Awalnya, saya mendapat mata kuliah Pengantar Filsafat dari Bapak Bukhary. Beliau memaparkan isme-isme dalam sudut pandang Barat. Dan saya menyukainya, memahaminya, mencintainya. Saya banyak membaca buku karangan para pemikir Barat. Mereka membahasakan pemahamannya dengan sangat indah, sehingga saya dapat menyerap seluruh pemahaman mereka. Hingga pada suatu saat di semester empat, pada mata kuliah Filsafat Etika, saya dipertemukan oleh mahasiswa-mahasiswi dengan sudut pandang yang sangat Islami. Saya sangat menyesalkan hal ini. Saya pikir, mereka sangat tertutup dan kolot dalam memahami agama Islam. Padahal, dalam Al-Qur’an sendiri telah dijelaskan bahwa agama Islam memegang sikap toleransi antar umat beragama. Yang membuat saya lebih kecewa adalah ketika salah satu di antara mereka meminta saya untuk kembali membaca dua kalimat syahadat.

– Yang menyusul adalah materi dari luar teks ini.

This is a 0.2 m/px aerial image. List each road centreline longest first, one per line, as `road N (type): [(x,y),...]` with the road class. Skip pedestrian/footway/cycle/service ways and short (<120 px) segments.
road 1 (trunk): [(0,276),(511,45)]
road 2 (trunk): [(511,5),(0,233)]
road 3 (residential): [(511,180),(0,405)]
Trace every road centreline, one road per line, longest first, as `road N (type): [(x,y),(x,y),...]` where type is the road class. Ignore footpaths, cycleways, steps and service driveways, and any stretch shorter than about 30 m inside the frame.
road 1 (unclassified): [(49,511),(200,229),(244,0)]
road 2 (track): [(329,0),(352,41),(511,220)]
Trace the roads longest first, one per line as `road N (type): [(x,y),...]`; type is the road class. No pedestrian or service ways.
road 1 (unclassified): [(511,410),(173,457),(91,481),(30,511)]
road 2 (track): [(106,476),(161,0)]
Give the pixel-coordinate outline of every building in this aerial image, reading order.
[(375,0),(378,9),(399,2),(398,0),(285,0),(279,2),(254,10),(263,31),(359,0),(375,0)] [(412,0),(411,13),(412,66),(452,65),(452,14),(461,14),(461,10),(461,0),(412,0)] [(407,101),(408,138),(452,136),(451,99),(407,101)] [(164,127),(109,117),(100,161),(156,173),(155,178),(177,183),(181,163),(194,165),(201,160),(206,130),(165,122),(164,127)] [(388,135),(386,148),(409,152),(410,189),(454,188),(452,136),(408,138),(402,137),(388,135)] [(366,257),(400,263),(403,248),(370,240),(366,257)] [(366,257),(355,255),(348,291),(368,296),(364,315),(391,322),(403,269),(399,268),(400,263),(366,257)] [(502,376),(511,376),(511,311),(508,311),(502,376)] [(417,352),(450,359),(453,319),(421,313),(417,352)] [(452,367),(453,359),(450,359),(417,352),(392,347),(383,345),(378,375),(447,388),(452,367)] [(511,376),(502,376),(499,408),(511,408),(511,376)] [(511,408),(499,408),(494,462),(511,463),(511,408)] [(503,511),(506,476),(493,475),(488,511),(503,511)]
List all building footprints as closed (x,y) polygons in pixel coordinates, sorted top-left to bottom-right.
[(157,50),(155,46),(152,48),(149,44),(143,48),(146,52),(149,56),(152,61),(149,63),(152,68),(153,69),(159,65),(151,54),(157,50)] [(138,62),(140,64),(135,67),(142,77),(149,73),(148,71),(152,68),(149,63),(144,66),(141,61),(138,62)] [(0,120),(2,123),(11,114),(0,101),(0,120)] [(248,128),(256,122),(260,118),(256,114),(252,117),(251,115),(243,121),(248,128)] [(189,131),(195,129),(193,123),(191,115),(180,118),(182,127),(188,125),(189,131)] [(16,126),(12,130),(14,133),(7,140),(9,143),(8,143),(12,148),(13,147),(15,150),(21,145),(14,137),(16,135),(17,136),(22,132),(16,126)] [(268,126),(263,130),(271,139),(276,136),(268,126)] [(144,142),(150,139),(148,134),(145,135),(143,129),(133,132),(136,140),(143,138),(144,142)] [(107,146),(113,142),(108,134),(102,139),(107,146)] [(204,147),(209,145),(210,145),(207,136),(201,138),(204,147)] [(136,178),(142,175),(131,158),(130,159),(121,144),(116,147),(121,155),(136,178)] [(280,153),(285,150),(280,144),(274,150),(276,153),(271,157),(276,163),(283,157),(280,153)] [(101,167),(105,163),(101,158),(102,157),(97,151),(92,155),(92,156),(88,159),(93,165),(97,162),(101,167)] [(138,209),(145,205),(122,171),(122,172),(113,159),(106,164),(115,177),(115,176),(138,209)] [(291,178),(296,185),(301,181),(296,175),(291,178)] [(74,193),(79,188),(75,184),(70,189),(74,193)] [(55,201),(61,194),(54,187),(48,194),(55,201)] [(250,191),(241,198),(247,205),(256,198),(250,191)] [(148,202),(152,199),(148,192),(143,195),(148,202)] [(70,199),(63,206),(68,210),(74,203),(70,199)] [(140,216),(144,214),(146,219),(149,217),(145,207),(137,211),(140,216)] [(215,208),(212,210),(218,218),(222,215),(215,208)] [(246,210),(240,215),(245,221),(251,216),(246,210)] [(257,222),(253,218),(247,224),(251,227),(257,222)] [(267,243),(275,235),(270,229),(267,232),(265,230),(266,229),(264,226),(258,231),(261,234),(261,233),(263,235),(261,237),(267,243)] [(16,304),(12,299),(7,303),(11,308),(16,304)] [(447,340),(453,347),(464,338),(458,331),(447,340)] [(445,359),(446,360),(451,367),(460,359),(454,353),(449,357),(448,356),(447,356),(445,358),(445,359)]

Astaghfirullah, memangnya apa yang telah saya lakukan? Untungnya, Dosen saya dapat mengerti arah pemikiran saya. Saya mencari kontak beliau di Facebook dan menanyakan pendapat beliau mengenai hal tersebut. Beliau berkata bahwa saya sudah cukup bagus, hanya saja teman-teman saya saja yang terlalu subjektif dalam memandang segala hal.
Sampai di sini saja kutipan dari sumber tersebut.